Die Ermittlungen waren aufgrund der komplexen und vielschichtigen Beweislage außerordentlich umfangreich, was sich bereits aus der hohen Zahl der in der Anklageschrift benannten Beweismittel und dem großen Umfang der Akten ergibt. Dies hatte auch zur Folge, dass die Erstellung eines Abschlussvermerkes sowie der Anklageschrift seitens der Staatsanwaltschaft eine gewisse Bearbeitungszeit erforderte, deren berechtigter Rahmen nicht überschritten wurde. Die Fertigstellung der umfangreichen Anklage am 11. Oktober 2022 nach Abschluss der Ermittlungen am 6. Oktober 2022 wird dem Beschleunigungserfordernis gerecht. Entsprechendes gilt für das bisherige Verfahren vor dem Landgericht, bei dem die Sache am 17. Oktober 2022 eingegangen ist und durch prozessleitende Verfügung der Vorsitzenden der Strafkammer vom 19. Oktober 2022 zeitnah gefördert worden ist.

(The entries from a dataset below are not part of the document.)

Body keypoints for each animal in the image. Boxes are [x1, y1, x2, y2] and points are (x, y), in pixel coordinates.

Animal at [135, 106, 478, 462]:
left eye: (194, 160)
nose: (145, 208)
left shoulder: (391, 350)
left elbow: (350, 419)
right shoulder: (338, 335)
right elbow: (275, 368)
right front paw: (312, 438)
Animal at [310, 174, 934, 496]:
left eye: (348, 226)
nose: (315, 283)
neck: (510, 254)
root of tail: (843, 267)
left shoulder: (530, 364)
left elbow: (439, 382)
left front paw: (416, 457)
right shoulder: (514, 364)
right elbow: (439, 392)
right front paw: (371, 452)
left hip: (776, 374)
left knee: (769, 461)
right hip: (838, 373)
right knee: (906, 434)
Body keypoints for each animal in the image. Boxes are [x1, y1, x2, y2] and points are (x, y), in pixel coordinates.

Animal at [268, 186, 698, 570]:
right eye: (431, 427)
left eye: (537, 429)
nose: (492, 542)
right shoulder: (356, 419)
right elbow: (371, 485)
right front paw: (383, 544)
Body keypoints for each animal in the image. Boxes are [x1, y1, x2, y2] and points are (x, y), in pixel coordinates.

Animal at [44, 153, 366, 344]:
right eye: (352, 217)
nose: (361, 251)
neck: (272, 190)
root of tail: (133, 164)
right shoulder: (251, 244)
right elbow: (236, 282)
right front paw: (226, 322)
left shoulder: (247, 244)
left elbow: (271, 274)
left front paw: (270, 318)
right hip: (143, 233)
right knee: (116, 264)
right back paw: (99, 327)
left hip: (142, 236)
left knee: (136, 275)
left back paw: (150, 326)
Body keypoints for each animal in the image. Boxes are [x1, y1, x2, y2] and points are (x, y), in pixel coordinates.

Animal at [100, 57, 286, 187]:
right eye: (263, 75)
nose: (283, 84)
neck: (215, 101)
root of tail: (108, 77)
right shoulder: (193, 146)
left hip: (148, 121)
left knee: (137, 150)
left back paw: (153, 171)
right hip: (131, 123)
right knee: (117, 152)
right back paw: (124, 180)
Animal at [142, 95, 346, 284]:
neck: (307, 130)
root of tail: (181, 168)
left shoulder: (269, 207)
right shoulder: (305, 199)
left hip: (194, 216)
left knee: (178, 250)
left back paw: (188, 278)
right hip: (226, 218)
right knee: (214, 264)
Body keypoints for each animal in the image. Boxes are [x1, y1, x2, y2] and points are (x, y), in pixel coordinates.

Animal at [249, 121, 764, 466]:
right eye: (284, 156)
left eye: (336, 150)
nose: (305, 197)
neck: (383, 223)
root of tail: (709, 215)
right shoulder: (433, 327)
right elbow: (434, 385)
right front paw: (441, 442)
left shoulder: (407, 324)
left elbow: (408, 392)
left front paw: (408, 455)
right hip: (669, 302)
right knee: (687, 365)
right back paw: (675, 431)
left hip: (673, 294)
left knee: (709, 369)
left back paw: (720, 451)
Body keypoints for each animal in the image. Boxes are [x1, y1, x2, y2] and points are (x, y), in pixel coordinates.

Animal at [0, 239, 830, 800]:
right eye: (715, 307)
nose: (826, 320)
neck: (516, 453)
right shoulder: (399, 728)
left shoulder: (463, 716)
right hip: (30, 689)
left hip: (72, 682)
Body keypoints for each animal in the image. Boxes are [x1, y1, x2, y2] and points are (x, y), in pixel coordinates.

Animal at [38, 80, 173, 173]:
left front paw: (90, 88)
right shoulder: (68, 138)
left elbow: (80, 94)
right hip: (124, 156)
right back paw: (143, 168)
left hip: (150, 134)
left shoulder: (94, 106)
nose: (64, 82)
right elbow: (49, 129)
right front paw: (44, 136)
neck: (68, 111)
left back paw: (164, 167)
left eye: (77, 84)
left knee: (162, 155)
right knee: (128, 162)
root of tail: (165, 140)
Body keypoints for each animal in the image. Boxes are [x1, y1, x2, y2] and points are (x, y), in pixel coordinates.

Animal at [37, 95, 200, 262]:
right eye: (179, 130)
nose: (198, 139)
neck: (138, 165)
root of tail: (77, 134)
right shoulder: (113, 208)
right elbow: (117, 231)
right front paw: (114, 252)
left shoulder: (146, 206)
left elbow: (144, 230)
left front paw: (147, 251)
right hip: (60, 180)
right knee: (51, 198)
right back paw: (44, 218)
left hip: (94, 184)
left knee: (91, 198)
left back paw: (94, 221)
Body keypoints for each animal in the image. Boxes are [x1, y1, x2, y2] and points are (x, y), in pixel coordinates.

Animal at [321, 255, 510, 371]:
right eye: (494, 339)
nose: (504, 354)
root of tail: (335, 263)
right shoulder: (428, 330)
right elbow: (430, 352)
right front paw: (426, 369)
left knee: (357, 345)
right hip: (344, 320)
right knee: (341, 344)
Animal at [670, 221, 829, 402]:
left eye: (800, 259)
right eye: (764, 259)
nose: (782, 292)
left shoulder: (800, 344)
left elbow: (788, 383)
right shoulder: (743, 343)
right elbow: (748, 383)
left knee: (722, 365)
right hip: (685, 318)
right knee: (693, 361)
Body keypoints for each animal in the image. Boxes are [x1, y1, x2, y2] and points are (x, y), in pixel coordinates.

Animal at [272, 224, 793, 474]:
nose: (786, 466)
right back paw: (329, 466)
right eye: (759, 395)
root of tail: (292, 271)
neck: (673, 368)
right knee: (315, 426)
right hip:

Dass das Landgericht bislang noch nicht über die Eröffnung entschieden hat, ist angesichts der der Verteidigung gewährten Einlassungsfrist bis zum 23. November 2022 und des erheblichen Umfangs der Sache, nicht zu beanstanden, zumal die Strafkammervorsitzende zeitnah die Durchführung der Hauptverhandlung organisiert und für den Fall der Eröffnung Hauptverhandlungstermine ab dem 10. Januar 2023 geplant hat.

Der weitere Vollzug der Untersuchungshaft steht zu der Bedeutung der Sache und der im Falle einer Verurteilung für den Angeschuldigten zu erwartenden Freiheitsstrafe nicht außer Verhältnis (§ 120 Abs. 1 Satz 1 StPO). Bei Abwägung der Freiheitsgrundrechte mit dem Gebot einer effektiven Strafverfolgung überwiegt unter Berücksichtigung der Haftgründe und der bisherigen Verfahrensdauer der Gesichtspunkt der Gewährleistung eines verfahrensmäßigen Abschlusses der Strafsache, weil dem Angeschuldigten eine besonders schwerwiegende Straftat zur Last gelegt wird und die Förderung des Verfahrens bislang dem besonderen Beschleunigungsgebot gerecht wird.

Die Übertragung der Haftkontrolle beruht auf § 122 Abs. 3 Satz 3 StPO.